Consignes
a) D'après le texte sur Bagaza et Kadhafi, qui a chassé Jean-Baptiste Bagaza du pouvoir ?
b) Dans le texte sur Bagaza et Kadhafi, reprenez le passage allant de "Image removed.Les  Libyens" jusqu'à "ses bonnes actions." inclus, en remplaçant "tyran" par "despote".

Image removed.Les  Libyens sont en liesse car un tyran vient de s'éteindre. Les Tripolitains se souviennent des derniers moments du dictateur qui les comparait à des cafards. Cependant, les anciens amis de Mouammar Kadhafi regrettent son départ. Jean-Baptiste Bagaza, président de la 2e République du Burundi (1976-1987) est parmi ceux qui pleurent la mort du Guide libyen.

Chassé du pouvoir  par le Major Pierre Buyoya lors du coup d'état du 03 septembre 1987, Bagaza avait été intime de Kadhafi pendant tout son règne et se rappelle de ses bonnes actions.

Voici son témoignage: "Sous la Première République dirigée par Michel Micombero, j'ai été envoyé en mission de travail en Libye en qualité de Chef d'Etat-Major adjoint de l'armée burundaise. A ce moment, les Libyens dormaient encore dans des huttes, des tunnels... Ils étaient encore arriérés par rapport aux autres Africains. Mais depuis le régime de Kadhafi, ils ont commencé à se développer et occupaient la première place comparativement au mode de vie des autres Africains."

Beaucoup de voix s'élèvent pour dire que la mort de Kadhafi met fin à une dictature sanglante. Pourtant, Bagaza pense que l'Afrique perd un leader sans précédent. "L'Afrique vient de perdre un président fort, compétent, digne de ce nom. Il a remarquablement aidé son pays et a participé au développement de beaucoup d'autres pays. C'est bien lui qui a financé la construction de la Bibliothèque centrale de l'Université du Burundi... Il n'était pas un dictateur comme le disent certaines personnes."

Éléments enregistrés:
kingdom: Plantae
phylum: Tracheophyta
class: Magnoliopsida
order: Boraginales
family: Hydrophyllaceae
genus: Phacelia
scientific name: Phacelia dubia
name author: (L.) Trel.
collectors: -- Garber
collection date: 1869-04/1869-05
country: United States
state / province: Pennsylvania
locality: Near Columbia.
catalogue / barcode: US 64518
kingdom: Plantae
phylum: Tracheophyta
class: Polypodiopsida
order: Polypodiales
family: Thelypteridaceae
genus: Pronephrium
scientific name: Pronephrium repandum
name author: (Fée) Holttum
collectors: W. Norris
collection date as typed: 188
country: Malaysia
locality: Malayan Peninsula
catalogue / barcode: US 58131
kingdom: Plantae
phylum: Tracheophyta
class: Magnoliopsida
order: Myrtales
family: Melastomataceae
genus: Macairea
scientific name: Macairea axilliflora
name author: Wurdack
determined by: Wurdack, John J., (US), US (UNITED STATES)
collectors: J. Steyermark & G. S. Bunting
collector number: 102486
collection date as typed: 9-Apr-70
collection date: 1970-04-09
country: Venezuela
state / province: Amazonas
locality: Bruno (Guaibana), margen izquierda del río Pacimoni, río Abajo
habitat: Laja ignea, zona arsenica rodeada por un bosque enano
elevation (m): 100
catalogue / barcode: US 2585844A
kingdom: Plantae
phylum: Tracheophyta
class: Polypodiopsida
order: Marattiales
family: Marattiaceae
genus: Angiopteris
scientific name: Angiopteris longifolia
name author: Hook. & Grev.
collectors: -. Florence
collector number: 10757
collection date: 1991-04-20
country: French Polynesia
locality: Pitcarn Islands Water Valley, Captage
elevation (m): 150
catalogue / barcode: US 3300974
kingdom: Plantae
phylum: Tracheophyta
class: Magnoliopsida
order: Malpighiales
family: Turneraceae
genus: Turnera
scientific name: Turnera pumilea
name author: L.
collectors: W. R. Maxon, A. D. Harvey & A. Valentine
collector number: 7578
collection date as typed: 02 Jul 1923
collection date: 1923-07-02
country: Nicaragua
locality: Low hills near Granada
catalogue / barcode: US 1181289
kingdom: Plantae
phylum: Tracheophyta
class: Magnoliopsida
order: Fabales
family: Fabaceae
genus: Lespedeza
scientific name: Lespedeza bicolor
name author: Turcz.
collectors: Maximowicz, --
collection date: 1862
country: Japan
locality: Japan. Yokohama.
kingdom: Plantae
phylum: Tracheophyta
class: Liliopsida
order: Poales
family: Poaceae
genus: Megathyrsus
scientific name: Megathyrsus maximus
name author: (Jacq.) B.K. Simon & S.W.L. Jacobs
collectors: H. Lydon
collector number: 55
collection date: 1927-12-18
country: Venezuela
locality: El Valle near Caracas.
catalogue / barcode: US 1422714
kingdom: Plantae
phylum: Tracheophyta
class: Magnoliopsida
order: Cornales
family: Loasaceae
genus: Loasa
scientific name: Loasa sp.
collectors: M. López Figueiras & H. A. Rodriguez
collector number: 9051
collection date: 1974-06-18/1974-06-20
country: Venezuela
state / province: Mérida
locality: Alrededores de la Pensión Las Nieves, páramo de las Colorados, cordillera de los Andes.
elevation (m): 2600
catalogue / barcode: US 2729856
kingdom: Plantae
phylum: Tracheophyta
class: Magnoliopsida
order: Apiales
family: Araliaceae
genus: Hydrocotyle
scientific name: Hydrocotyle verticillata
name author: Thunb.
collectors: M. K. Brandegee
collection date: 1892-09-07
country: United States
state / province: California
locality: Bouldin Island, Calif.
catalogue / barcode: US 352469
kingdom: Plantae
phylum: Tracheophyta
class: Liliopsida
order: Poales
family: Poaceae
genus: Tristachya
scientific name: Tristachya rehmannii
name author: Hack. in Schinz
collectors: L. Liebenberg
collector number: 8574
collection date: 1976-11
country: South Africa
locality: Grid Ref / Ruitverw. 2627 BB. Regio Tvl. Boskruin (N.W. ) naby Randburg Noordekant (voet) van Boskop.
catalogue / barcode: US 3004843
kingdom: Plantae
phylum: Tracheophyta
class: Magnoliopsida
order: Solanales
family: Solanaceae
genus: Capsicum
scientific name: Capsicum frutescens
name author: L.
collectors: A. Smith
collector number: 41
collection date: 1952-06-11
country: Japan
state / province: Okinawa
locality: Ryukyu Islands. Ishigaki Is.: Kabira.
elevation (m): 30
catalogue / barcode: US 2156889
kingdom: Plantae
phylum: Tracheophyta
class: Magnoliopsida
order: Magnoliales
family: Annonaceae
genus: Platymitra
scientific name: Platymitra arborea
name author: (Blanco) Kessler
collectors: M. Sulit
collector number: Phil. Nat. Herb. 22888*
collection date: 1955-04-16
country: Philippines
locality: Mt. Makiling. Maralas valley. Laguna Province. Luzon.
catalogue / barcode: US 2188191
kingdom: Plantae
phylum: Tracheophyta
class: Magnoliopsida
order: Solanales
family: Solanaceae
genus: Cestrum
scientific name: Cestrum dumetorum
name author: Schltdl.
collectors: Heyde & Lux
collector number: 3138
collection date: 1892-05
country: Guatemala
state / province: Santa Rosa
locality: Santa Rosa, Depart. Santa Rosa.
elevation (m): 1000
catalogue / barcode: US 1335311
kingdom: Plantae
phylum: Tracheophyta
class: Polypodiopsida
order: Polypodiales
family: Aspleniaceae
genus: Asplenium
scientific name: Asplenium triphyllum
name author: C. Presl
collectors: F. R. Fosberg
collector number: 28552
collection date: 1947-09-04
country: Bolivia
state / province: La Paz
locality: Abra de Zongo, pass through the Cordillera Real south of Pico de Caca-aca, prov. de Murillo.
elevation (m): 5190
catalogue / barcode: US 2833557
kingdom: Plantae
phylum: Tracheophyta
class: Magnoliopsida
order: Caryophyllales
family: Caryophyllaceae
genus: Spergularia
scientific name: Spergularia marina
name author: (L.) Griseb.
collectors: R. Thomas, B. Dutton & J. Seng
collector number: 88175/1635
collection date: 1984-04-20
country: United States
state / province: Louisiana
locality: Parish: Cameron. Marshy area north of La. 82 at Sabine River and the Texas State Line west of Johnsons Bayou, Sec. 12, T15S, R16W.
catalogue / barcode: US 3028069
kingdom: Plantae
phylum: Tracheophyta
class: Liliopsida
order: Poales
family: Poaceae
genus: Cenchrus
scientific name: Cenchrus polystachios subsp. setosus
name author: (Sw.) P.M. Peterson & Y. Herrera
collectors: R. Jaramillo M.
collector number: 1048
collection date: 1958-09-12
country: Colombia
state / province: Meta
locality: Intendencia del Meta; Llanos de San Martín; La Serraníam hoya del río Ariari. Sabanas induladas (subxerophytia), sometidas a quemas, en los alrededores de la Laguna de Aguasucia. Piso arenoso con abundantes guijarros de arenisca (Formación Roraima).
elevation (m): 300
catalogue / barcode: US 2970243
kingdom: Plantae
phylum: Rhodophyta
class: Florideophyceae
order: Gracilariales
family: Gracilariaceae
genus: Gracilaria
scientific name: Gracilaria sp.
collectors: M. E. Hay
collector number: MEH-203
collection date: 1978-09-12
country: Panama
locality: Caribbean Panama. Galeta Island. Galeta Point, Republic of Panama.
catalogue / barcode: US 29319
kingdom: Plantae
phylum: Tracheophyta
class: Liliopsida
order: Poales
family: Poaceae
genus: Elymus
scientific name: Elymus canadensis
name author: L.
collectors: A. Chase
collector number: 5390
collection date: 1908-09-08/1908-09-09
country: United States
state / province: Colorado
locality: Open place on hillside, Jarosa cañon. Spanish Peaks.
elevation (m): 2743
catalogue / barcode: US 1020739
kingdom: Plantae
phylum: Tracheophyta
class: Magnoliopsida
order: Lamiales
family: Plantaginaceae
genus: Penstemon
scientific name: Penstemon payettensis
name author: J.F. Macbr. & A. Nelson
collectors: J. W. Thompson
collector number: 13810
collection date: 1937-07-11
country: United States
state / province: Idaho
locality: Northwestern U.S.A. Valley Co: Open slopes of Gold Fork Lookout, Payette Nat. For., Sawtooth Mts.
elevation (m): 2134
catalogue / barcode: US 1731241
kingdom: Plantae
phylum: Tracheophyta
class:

Réponses fournies
a) Le Major Pierre Buyoya, lors du coup d'état du 03 septembre 1987.

b)
Image removed.Les  Libyens sont en liesse car un despote vient de s'éteindre. Les Tripolitains se souviennent des derniers moments du dictateur qui les comparait à des cafards. Cependant, les anciens amis de Mouammar Kadhafi regrettent son départ. Jean-Baptiste Bagaza, président de la 2e République du Burundi (1976-1987) est parmi ceux qui pleurent la mort du Guide libyen.

Chassé du pouvoir  par le Major Pierre Buyoya lors du coup d'état du 03 septembre 1987, Bagaza avait été intime de Kadhafi pendant tout son règne et se rappelle de ses bonnes actions.